Au début, je me disais que le seul fait d’écrire me suffisait à adoucir les chagrins, à ventiler, à relativiser. Comme disait Mario, mettre des mots et nommer la réalité aident à se comprendre, et à comprendre les autres. C’est vrai: écrire est un puissant outil thérapeutique pour moi. Mais au fil des jours, j’ai réalisé que c’était plus que cela. De se savoir lue, et de recevoir tous ces mots d’encouragements ou de partages d’expériences, est devenu tout aussi important. Vous êtes, muets ou non, mon capteur de mauvais rêves.

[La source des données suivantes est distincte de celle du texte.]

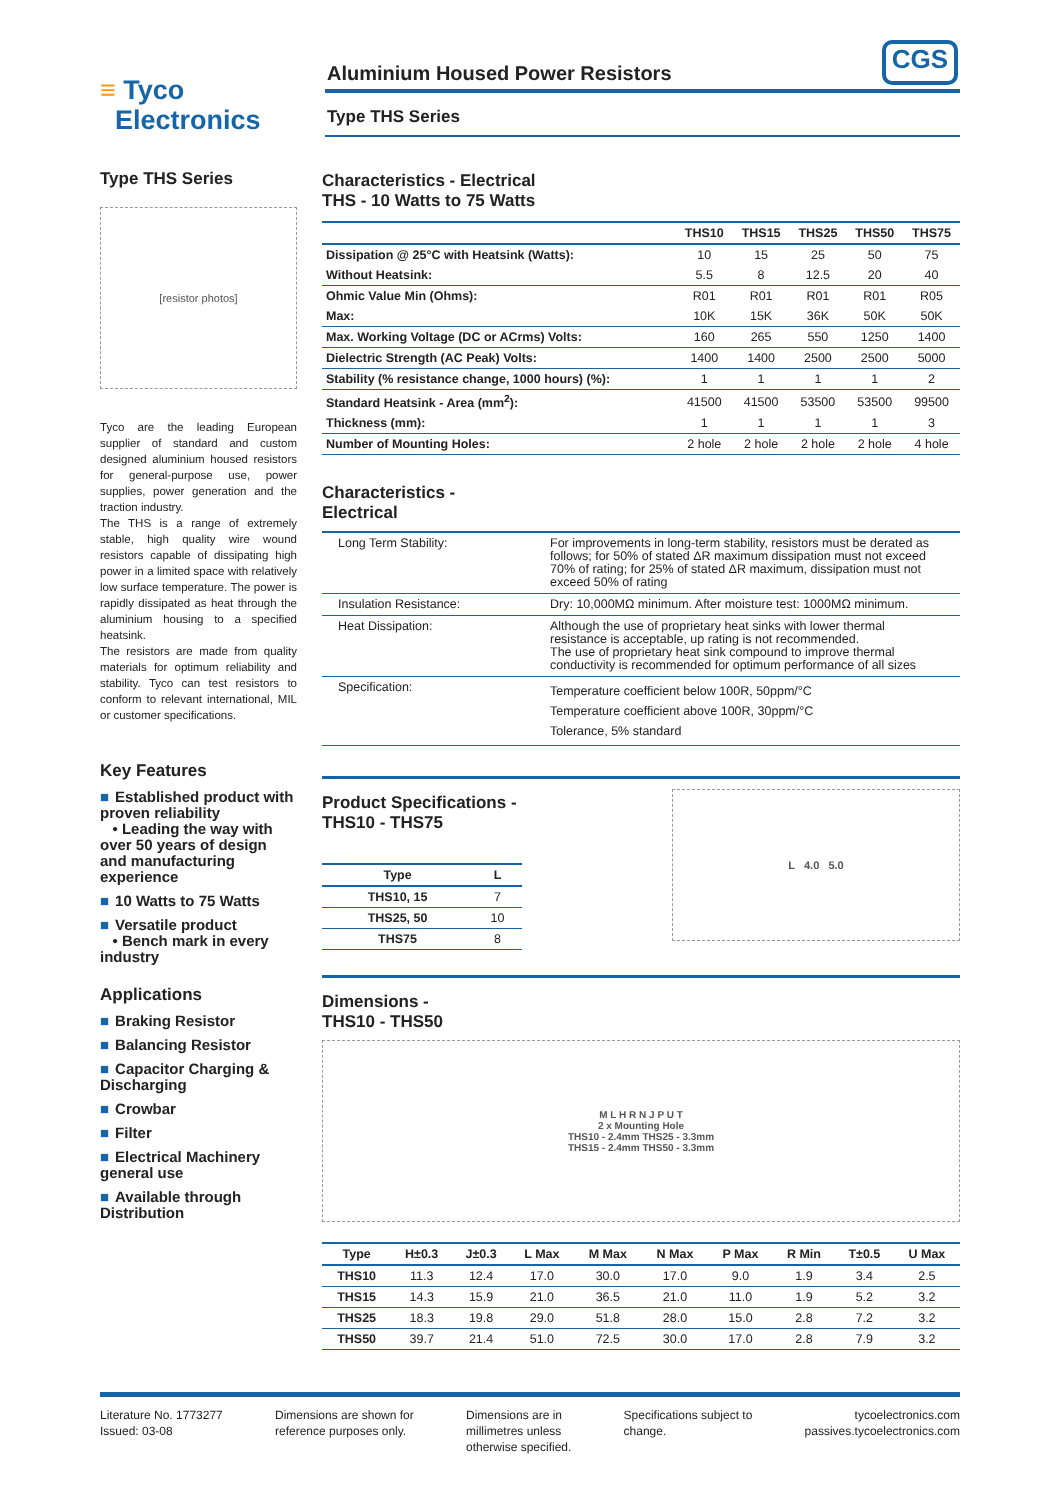≡ Tyco
Electronics
Aluminium Housed Power Resistors CGS
Type THS Series
Type THS Series
[resistor photos]
Tyco are the leading European supplier of standard and custom designed aluminium housed resistors for general-purpose use, power supplies, power generation and the traction industry.
The THS is a range of extremely stable, high quality wire wound resistors capable of dissipating high power in a limited space with relatively low surface temperature. The power is rapidly dissipated as heat through the aluminium housing to a specified heatsink.
The resistors are made from quality materials for optimum reliability and stability. Tyco can test resistors to conform to relevant international, MIL or customer specifications.
Key Features
■ Established product with proven reliability
• Leading the way with over 50 years of design and manufacturing experience
■ 10 Watts to 75 Watts
■ Versatile product
• Bench mark in every industry
Applications
■ Braking Resistor
■ Balancing Resistor
■ Capacitor Charging & Discharging
■ Crowbar
■ Filter
■ Electrical Machinery general use
■ Available through Distribution
Characteristics - Electrical
THS - 10 Watts to 75 Watts
| | THS10 | THS15 | THS25 | THS50 | THS75 |
| --- | --- | --- | --- | --- | --- |
| Dissipation @ 25°C with Heatsink (Watts): | 10 | 15 | 25 | 50 | 75 |
| Without Heatsink: | 5.5 | 8 | 12.5 | 20 | 40 |
| Ohmic Value Min (Ohms): | R01 | R01 | R01 | R01 | R05 |
| Max: | 10K | 15K | 36K | 50K | 50K |
| Max. Working Voltage (DC or ACrms) Volts: | 160 | 265 | 550 | 1250 | 1400 |
| Dielectric Strength (AC Peak) Volts: | 1400 | 1400 | 2500 | 2500 | 5000 |
| Stability (% resistance change, 1000 hours) (%): | 1 | 1 | 1 | 1 | 2 |
| Standard Heatsink - Area (mm<sup>2</sup>): | 41500 | 41500 | 53500 | 53500 | 99500 |
| Thickness (mm): | 1 | 1 | 1 | 1 | 3 |
| Number of Mounting Holes: | 2 hole | 2 hole | 2 hole | 2 hole | 4 hole |
Characteristics -
Electrical
| Long Term Stability: | For improvements in long-term stability, resistors must be derated as follows; for 50% of stated ΔR maximum dissipation must not exceed 70% of rating; for 25% of stated ΔR maximum, dissipation must not exceed 50% of rating |
| Insulation Resistance: | Dry: 10,000MΩ minimum. After moisture test: 1000MΩ minimum. |
| Heat Dissipation: | Although the use of proprietary heat sinks with lower thermal resistance is acceptable, up rating is not recommended. The use of proprietary heat sink compound to improve thermal conductivity is recommended for optimum performance of all sizes |
| Specification: | Temperature coefficient below 100R, 50ppm/°C Temperature coefficient above 100R, 30ppm/°C Tolerance, 5% standard |
Product Specifications - THS10 - THS75
| Type | L |
| --- | --- |
| THS10, 15 | 7 |
| THS25, 50 | 10 |
| THS75 | 8 |
L 4.0 5.0
Dimensions -
THS10 - THS50
M L H R N J P U T
2 x Mounting Hole
THS10 - 2.4mm THS25 - 3.3mm
THS15 - 2.4mm THS50 - 3.3mm
| Type | H±0.3 | J±0.3 | L Max | M Max | N Max | P Max | R Min | T±0.5 | U Max |
| --- | --- | --- | --- | --- | --- | --- | --- | --- | --- |
| THS10 | 11.3 | 12.4 | 17.0 | 30.0 | 17.0 | 9.0 | 1.9 | 3.4 | 2.5 |
| THS15 | 14.3 | 15.9 | 21.0 | 36.5 | 21.0 | 11.0 | 1.9 | 5.2 | 3.2 |
| THS25 | 18.3 | 19.8 | 29.0 | 51.8 | 28.0 | 15.0 | 2.8 | 7.2 | 3.2 |
| THS50 | 39.7 | 21.4 | 51.0 | 72.5 | 30.0 | 17.0 | 2.8 | 7.9 | 3.2 |
Literature No. 1773277
Issued: 03-08
Dimensions are shown for
reference purposes only.
Dimensions are in
millimetres unless
otherwise specified.
Specifications subject to
change.
tycoelectronics.com
passives.tycoelectronics.com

Mammouth et ma famille immédiate m’aident à rester saine et « groundée » sur ma réalité, et ils sont essentiels à ma survie mentale. C’est leur amour et leur support qui me portent. Et dieu sait qu’ils sont patients! Mais vous êtes également et largement partie du processus de guérison.

Et la vie est bien faite: alors que le 23 août était une date triste pour moi, elle est devenue une date à fêter, puisque la petite Judith est enfin venue au monde. Preuve que la vie est une roue qui tourne: dorénavant, j’aurai aussi des raisons de me réjouir le 23 août, et c’est très bien ainsi!